DOCUMENT EXCERPT
799 So. 2d 1084

Richard Lee ADAMS, Appellant, v. STATE of Florida, Appellee.

No. 5D00-1685.

District Court of Appeal of Florida, Fifth District.

Oct. 26, 2001.

*1085James B. Gibson, Public Defender, and A.S. Rogers, Assistant Public Defender, Daytona Beach, for Appellant.

Robert A. Butterworth, Attorney General, Tallahassee, and Belle B. Schumann, *1086Assistant Attorney General, Daytona Beach, for Appellee.

COBB, J.

Richard Adams appeals from his convictions for aggravated child abuse and first degree murder in the beating death of six year old Kayla McKean.1 He asserts that the trial court erred in instructing the jury, over objection, on the element of malice in connection -with the charge of aggravated child abuse, thus requiring reversal of that conviction and precluding its use to support the first degree murder conviction under a felony murder theory. Adams further asserts that the state failed to present sufficient evidence to support the first degree murder conviction under a premeditation theory.

STUDY QUESTIONS
• 1. Name every attorney listed in the opinion on the Adams appeal, and give the party each one represented.
• 2. Pick up the court opinion on Richard Adams's appeal after its final sentence and write how it continues.
The listing that comes next has no connection to the court opinion on Richard Adams's appeal.

THE DATA
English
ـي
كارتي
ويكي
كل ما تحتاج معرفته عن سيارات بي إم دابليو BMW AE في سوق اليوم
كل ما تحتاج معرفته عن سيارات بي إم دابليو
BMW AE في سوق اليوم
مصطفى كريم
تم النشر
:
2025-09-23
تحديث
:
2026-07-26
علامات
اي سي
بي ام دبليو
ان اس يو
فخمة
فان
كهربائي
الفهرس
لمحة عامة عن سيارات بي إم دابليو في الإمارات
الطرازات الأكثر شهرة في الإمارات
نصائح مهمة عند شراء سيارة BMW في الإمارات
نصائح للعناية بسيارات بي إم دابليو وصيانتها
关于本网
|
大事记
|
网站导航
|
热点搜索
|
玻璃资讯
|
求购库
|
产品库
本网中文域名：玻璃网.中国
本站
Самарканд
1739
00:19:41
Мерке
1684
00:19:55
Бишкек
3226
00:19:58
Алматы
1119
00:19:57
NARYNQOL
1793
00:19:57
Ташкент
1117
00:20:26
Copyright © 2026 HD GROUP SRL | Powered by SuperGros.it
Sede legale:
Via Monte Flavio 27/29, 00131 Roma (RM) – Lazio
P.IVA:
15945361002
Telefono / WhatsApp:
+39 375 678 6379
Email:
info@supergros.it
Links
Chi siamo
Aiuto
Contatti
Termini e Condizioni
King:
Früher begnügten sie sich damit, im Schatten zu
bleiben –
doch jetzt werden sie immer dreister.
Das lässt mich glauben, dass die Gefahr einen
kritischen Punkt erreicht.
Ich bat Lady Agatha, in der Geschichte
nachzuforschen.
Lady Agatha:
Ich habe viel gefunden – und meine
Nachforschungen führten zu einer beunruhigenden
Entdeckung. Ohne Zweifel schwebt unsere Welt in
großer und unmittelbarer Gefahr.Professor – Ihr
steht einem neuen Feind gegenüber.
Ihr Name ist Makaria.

RESULTS
• 1.
James B. Gibson, Public Defender: Appellant
A.S. Rogers, Assistant Public Defender: Appellant
Robert A. Butterworth, Attorney General: Appellee
Belle B. Schumann, Assistant Attorney General: Appellee

• 2.
The indictment charging first degree murder alleged two alternate theories, premeditation and felony murder. The trial evidence revealed that Kayla McKean died on November 25, 1998 as a result of blood loss secondary to blunt trauma injury. The pathologist explained that her injuries were caused by “massive blunt force, the type you see in a high speed automobile accident, just incredible force.” Kayla was four feet, two inches tall and weighed 48 pounds at the time of her death. She was spanked with a wooden paddle made from a piece of two by six inch board. This paddle left distinct bruises on her buttocks and left hip. The blows were too numerous to count individually. In addition to severe bruising, the paddle caused massive internal blunt trauma such that the muscles in her legs and buttocks bled internally, which was in itself a fatal injury. Internal bleeding caused her heart to go into cardiac arrest. There was bleeding from the skin under her buttocks and lower back through the muscle, all the way to and beneath the peritoneal lining, the lining of the abdomen. In an apparent effort to shield herself from this paddling, Kayla’s forearms were covered with bruises which extended from her elbows to fingers on both arms.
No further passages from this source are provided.